Rewrite the records from the start through the line that contains "Transcribe the guitar", replacing "Refrain" with "Chorus" and leaving everything else unchanged.

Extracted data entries
━━━━━━━━
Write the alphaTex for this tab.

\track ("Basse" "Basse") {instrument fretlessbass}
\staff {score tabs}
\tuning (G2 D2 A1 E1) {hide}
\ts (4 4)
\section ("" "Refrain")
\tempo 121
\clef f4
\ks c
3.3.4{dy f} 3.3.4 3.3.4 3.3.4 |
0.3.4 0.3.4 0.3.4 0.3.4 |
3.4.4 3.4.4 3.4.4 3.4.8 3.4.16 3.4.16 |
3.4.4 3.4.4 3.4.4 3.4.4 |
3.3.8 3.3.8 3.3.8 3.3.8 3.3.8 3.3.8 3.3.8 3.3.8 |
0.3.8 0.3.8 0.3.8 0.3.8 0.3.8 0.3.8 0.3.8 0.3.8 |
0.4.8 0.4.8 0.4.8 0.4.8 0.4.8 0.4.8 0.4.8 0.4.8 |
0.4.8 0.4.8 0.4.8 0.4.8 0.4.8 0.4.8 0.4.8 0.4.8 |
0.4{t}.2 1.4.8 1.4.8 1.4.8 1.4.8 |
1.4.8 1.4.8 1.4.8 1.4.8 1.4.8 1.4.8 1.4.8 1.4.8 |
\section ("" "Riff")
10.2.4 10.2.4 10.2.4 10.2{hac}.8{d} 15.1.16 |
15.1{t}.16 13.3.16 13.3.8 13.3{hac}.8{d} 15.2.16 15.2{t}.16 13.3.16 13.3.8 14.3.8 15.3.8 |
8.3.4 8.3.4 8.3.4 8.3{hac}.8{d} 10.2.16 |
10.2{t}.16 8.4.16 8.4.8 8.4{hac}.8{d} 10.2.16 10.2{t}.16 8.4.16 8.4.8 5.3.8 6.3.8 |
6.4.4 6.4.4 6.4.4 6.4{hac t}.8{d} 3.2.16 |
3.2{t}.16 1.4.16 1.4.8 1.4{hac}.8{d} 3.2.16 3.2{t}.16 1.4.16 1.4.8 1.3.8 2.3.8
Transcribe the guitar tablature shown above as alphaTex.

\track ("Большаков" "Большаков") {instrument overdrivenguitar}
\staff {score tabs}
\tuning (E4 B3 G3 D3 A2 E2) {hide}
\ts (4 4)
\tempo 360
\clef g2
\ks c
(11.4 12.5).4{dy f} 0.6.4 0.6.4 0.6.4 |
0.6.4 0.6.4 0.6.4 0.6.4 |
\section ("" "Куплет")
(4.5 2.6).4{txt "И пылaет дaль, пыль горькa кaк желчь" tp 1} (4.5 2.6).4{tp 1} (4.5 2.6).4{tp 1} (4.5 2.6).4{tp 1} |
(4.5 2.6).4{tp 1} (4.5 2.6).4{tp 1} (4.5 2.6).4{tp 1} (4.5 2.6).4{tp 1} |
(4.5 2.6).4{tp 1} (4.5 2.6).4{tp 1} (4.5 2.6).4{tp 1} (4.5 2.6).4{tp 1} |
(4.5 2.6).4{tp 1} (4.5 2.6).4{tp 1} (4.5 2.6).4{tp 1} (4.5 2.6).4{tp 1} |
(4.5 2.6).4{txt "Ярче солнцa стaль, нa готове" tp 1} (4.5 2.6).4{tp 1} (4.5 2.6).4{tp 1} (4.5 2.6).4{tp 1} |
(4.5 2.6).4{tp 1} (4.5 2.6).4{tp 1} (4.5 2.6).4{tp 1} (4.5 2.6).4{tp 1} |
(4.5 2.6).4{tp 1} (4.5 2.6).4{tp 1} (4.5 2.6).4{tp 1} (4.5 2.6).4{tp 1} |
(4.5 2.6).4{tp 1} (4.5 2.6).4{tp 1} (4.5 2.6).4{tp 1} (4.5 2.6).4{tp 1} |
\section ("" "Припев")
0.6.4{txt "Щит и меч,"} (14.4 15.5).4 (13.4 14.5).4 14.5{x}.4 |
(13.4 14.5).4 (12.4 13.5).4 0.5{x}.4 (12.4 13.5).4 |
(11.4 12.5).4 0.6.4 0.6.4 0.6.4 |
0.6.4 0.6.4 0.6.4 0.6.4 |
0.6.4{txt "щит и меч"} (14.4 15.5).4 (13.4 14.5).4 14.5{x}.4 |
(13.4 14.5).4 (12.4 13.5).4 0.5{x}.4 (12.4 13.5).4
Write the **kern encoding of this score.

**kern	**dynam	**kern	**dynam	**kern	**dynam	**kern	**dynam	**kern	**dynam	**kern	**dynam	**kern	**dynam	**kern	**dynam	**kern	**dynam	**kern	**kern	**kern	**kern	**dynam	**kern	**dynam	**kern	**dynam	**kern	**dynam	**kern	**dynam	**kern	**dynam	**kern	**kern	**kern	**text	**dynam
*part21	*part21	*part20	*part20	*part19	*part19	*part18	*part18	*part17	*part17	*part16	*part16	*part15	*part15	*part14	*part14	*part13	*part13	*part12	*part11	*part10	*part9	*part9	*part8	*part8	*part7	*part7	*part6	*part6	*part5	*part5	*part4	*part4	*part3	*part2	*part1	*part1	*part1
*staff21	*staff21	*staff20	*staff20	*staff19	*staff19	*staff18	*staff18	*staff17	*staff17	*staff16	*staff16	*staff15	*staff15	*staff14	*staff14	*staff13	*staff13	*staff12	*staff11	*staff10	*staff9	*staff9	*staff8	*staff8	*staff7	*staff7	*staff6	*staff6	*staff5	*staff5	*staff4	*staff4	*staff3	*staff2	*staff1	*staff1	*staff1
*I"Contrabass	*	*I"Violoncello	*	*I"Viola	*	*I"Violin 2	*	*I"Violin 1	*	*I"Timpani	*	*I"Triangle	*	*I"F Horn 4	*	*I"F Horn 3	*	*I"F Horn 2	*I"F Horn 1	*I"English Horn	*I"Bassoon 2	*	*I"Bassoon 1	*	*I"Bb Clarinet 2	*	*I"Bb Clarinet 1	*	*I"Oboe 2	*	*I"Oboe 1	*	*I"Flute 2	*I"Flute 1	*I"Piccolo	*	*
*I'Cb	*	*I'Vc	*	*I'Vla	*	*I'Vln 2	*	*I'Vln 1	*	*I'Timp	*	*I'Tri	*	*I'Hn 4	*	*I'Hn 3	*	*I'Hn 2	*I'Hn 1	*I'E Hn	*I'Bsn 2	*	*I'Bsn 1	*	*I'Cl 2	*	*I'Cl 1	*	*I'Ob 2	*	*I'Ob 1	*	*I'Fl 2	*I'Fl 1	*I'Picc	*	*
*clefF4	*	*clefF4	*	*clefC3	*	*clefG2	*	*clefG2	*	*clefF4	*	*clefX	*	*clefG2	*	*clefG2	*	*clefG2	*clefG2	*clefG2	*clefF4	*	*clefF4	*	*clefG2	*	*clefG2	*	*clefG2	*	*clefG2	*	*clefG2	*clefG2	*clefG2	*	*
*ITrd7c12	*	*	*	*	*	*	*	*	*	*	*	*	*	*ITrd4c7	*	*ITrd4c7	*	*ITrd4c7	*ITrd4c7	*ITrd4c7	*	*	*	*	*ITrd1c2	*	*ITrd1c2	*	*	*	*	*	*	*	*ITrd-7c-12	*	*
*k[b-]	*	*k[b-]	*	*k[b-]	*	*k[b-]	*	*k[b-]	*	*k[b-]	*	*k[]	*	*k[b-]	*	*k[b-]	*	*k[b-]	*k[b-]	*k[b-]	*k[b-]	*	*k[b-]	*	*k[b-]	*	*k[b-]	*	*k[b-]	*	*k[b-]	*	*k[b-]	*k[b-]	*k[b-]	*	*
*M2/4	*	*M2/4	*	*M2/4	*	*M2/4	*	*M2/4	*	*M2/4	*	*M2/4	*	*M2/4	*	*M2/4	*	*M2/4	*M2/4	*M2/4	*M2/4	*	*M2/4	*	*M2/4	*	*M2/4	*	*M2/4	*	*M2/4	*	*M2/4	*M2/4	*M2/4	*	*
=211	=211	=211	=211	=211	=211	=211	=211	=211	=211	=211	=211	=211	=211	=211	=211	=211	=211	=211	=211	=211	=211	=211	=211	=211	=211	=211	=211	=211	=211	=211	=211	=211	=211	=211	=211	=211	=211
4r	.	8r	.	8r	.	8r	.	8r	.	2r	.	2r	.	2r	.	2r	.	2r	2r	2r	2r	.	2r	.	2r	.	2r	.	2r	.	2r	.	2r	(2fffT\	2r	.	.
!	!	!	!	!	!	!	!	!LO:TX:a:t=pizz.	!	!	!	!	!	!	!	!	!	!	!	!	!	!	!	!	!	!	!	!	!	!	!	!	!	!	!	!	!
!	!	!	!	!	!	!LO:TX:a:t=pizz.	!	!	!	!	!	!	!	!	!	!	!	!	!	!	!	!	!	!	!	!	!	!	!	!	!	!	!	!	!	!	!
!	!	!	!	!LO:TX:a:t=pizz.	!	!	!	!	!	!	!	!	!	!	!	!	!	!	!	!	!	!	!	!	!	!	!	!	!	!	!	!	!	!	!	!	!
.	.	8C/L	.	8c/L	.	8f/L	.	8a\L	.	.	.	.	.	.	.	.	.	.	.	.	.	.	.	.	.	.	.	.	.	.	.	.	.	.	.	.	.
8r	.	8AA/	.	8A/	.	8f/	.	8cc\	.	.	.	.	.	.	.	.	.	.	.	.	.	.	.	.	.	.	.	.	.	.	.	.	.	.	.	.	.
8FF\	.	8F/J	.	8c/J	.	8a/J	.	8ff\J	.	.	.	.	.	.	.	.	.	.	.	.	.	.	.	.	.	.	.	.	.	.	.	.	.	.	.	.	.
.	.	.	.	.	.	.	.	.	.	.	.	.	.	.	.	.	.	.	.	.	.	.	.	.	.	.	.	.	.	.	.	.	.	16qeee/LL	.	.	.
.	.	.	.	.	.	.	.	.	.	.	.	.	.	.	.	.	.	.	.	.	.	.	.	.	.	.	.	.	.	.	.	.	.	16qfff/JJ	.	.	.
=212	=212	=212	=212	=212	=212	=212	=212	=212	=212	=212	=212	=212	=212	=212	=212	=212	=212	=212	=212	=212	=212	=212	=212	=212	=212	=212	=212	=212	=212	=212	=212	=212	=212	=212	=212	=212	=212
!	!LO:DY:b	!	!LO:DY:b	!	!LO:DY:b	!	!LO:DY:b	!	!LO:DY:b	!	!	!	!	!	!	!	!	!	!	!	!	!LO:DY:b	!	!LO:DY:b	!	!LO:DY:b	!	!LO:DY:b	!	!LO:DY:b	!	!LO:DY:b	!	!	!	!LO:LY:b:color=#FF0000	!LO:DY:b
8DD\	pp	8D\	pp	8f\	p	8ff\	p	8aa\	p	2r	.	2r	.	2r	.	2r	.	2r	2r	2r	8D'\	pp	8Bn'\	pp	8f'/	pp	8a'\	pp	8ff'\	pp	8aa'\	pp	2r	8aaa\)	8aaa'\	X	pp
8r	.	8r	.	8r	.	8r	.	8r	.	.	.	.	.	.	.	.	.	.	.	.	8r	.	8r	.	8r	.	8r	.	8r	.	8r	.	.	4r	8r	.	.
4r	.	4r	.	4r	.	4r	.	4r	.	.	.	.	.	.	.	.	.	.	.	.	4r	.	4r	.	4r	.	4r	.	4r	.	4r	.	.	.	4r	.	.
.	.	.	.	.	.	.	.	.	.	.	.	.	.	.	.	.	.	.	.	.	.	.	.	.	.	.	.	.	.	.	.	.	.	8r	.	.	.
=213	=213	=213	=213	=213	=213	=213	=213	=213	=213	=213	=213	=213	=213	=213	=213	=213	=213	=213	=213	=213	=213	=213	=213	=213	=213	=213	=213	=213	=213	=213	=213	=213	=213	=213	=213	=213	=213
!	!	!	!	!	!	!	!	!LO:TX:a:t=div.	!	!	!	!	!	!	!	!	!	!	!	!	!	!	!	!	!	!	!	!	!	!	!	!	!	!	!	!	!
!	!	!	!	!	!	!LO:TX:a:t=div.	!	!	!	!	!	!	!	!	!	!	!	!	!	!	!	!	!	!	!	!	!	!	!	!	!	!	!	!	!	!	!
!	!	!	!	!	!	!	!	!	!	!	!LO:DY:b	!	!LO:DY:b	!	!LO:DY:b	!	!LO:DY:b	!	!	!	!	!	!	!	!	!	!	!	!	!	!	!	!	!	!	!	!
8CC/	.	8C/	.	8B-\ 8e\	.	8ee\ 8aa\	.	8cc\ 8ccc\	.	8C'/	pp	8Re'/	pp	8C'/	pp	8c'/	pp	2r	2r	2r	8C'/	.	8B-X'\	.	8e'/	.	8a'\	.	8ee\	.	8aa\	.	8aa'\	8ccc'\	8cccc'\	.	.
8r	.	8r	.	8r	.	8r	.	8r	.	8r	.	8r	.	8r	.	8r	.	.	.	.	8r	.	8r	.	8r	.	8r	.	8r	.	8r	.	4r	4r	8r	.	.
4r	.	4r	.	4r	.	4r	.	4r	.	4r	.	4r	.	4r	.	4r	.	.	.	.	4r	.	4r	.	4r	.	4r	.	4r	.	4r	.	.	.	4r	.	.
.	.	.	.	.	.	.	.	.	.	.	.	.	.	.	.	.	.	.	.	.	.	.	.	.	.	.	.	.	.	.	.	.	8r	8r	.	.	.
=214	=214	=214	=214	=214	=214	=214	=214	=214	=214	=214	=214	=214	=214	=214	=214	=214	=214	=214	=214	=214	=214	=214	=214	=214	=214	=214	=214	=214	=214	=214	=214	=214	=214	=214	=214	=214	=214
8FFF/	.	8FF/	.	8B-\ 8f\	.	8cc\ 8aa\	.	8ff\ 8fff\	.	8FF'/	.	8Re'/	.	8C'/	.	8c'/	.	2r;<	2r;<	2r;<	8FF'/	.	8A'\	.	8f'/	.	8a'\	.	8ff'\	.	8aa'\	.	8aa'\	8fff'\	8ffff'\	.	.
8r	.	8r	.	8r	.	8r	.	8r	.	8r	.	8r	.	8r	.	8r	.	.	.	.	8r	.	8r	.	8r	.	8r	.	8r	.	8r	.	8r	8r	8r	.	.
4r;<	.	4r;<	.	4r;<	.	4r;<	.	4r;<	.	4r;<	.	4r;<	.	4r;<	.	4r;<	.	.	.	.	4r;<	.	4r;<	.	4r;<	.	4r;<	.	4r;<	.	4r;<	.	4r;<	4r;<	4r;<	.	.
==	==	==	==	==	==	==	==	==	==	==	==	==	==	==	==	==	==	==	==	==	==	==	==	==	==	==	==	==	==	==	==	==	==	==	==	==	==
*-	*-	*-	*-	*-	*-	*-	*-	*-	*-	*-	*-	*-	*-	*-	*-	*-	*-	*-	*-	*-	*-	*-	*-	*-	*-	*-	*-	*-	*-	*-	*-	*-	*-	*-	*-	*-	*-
━━━━━━━━
ANSWER FOR THE TASK:
Write the alphaTex for this tab.

\track ("Basse" "Basse") {instrument fretlessbass}
\staff {score tabs}
\tuning (G2 D2 A1 E1) {hide}
\ts (4 4)
\section ("" "Chorus")
\tempo 121
\clef f4
\ks c
3.3.4{dy f} 3.3.4 3.3.4 3.3.4 |
0.3.4 0.3.4 0.3.4 0.3.4 |
3.4.4 3.4.4 3.4.4 3.4.8 3.4.16 3.4.16 |
3.4.4 3.4.4 3.4.4 3.4.4 |
3.3.8 3.3.8 3.3.8 3.3.8 3.3.8 3.3.8 3.3.8 3.3.8 |
0.3.8 0.3.8 0.3.8 0.3.8 0.3.8 0.3.8 0.3.8 0.3.8 |
0.4.8 0.4.8 0.4.8 0.4.8 0.4.8 0.4.8 0.4.8 0.4.8 |
0.4.8 0.4.8 0.4.8 0.4.8 0.4.8 0.4.8 0.4.8 0.4.8 |
0.4{t}.2 1.4.8 1.4.8 1.4.8 1.4.8 |
1.4.8 1.4.8 1.4.8 1.4.8 1.4.8 1.4.8 1.4.8 1.4.8 |
\section ("" "Riff")
10.2.4 10.2.4 10.2.4 10.2{hac}.8{d} 15.1.16 |
15.1{t}.16 13.3.16 13.3.8 13.3{hac}.8{d} 15.2.16 15.2{t}.16 13.3.16 13.3.8 14.3.8 15.3.8 |
8.3.4 8.3.4 8.3.4 8.3{hac}.8{d} 10.2.16 |
10.2{t}.16 8.4.16 8.4.8 8.4{hac}.8{d} 10.2.16 10.2{t}.16 8.4.16 8.4.8 5.3.8 6.3.8 |
6.4.4 6.4.4 6.4.4 6.4{hac t}.8{d} 3.2.16 |
3.2{t}.16 1.4.16 1.4.8 1.4{hac}.8{d} 3.2.16 3.2{t}.16 1.4.16 1.4.8 1.3.8 2.3.8
Transcribe the guitar tablature shown above as alphaTex.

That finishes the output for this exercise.